The parties do not directly address the issue, but we first must determine whether the appeal is properly before us. In re Watson, 70 N.C.App. 120, 318 S.E.2d 544 (1984), disc. rev. denied, 313 N.C. 330, 327 S.E.2d 900 (1985). G.S. 1-277(a) provides for appeals from grants of new trial: "An appeal may be taken from every judicial order ... upon or involving a matter of law or legal inference, ... which ... grants or refuses a new trial." The language cited has long been part of the law governing appeals in this state. See Public Statutes, Code of Civil Procedure Section 299 (Battle Rev.1873). It has been consistently held under this language that a discretionary new trial order, as opposed to an order granting a new trial as a matter of law, is not reviewable on appeal in the absence of manifest abuse, and that those appeals should be dismissed. Goldston v. Chambers, 272 N.C. 53, 157 S.E.2d 676 (1967); Scott v. Trogdon, 268 N.C. 574, 151 S.E.2d 18 (1966); Bird v. Bradburn, 131 N.C. 488, 42 S.E. 936 (1902). The Supreme Court recently considered at length the application of the established law regarding the scope of review of discretionary new trial orders, and the possible effect of the new Rules of Civil Procedure. Worthington v. Bynum, 305 N.C. 478, 290 S.E.2d 599 (1982). The Worthington court did not address the appealability issue and did not change the scope of review. "[A]n appellate court should not disturb a discretionary Rule 59 order unless it is reasonably convinced by the cold record that the trial judge's ruling probably amounted to a substantial miscarriage of justice." Id. at 487, 290 S.E.2d at 605.

Applying this standard, we are not convinced that a substantial miscarriage of justice or manifest abuse of discretion occurred. It does not appear that defendant *674 has suffered any undue oppression. The trial was long, complex and full of opportunities for error. In light of this complexity, it is unclear precisely what reasons might have motivated the trial judge to order a new trial. The reasons that might motivate a judge to order a new trial are discussed at length in Worthington v. Bynum, supra, and Bird v. Blackburn, supra.

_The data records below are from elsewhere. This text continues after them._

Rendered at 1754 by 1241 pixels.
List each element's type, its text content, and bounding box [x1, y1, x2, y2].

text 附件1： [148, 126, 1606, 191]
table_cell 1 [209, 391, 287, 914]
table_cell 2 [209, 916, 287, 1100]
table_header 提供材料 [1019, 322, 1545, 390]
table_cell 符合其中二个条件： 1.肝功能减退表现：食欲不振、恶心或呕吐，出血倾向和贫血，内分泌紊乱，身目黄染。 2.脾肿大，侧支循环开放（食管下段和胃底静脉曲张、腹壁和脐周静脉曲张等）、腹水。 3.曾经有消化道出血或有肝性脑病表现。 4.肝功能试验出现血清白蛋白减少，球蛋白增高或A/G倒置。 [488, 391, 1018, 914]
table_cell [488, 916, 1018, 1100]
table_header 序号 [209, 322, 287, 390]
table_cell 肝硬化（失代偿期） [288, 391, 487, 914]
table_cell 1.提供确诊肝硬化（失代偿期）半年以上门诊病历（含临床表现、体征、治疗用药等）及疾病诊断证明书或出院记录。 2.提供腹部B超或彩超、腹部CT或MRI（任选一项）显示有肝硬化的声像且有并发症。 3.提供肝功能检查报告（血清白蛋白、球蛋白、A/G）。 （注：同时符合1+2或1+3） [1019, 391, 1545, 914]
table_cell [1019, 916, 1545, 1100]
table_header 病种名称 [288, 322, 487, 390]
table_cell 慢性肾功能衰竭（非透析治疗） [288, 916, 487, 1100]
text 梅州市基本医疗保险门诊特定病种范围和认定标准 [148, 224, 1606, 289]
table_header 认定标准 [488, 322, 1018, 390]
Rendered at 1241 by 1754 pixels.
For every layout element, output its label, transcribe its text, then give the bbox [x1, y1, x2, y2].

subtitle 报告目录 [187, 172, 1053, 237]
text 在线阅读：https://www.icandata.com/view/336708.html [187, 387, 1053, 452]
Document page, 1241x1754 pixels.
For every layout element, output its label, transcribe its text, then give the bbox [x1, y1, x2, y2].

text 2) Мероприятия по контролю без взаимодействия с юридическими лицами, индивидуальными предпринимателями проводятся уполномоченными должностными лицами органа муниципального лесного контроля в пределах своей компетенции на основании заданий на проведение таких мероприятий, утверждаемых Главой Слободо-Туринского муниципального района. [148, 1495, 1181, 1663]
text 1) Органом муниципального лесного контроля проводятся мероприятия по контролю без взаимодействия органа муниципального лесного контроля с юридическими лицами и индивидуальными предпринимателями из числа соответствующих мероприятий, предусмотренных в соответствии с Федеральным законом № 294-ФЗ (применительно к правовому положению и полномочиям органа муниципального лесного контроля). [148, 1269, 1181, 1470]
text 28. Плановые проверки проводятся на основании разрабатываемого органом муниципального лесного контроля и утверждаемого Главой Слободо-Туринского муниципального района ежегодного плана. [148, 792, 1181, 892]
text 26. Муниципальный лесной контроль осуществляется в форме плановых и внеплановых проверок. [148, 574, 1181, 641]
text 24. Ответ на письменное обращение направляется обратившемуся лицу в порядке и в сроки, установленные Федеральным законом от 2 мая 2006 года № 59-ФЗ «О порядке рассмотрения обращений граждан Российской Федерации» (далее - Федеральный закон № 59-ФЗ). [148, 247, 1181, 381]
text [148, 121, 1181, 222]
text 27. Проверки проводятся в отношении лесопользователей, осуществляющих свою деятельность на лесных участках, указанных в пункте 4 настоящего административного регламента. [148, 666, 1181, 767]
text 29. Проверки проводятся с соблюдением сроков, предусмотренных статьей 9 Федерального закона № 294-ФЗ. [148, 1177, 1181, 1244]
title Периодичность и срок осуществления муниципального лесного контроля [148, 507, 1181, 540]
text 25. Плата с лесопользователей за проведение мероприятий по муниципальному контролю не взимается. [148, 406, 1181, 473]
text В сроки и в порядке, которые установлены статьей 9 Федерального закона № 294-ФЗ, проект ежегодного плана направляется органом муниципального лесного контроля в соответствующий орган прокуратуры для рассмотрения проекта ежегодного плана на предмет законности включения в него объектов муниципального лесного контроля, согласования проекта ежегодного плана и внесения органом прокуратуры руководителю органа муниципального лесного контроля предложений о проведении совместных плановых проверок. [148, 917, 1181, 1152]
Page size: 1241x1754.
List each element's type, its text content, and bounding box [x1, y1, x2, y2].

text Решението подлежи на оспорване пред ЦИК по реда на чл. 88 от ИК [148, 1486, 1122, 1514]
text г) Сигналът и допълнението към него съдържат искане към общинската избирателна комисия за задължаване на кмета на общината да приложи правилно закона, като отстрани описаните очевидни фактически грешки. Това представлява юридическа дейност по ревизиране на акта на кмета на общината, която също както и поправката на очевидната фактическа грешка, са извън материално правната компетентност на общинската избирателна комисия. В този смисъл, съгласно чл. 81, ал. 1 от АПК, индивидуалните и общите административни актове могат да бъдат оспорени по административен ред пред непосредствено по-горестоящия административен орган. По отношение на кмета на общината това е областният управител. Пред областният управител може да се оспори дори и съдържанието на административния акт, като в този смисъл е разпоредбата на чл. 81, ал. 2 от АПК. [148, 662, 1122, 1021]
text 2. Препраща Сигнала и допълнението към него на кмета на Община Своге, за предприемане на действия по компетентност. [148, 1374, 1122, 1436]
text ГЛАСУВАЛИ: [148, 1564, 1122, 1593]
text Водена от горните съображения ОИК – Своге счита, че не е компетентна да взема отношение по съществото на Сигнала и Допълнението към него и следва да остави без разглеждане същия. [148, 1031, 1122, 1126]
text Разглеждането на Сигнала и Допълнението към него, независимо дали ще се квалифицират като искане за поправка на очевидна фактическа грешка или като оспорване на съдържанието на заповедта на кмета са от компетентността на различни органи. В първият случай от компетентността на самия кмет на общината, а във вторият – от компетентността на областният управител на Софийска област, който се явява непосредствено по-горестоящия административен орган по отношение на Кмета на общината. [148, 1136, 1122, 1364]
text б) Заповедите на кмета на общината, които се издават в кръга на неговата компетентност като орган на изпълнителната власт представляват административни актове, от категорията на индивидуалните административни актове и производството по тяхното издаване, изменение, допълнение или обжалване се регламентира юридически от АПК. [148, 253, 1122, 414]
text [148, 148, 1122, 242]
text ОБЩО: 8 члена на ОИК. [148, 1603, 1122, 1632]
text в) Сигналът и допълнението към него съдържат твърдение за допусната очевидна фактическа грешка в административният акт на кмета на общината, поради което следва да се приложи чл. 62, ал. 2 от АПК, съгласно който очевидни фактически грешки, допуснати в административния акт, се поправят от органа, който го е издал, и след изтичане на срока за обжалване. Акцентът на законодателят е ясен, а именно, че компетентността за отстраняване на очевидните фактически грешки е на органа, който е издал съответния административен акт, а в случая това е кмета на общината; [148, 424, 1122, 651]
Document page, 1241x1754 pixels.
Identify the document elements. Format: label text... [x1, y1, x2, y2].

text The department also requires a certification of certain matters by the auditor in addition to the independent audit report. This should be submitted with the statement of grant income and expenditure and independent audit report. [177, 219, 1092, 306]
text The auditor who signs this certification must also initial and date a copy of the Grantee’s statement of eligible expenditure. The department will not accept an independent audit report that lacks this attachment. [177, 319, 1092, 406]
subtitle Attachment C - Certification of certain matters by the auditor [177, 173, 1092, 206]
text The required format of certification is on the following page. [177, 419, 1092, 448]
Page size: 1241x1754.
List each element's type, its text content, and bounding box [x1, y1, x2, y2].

Defendant argues that the court erred in failing to make specific findings as to the factors causing him to order a new trial. Defendant failed to request any findings, however, and none were required under the Rules of Civil Procedure. G.S. 1A-1, R.Civ. 59(a); R.Civ.P. 52(a)(2). R.Civ.P. 59(d), requiring a statement of reasons, applies only to cases in which the trial court orders a new trial on its own motion. While it has been suggested that discretionary new trial orders should include reasons as a matter of course, see Worthington v. Bynum, supra (Carlton, J., concurring), the law does not require them in the absence of a specific request. Accordingly we conclude that there was no abuse of discretion and the appeal should be dismissed.

Appeal dismissed.

HEDRICK, C.J., and MARTIN, J., concur.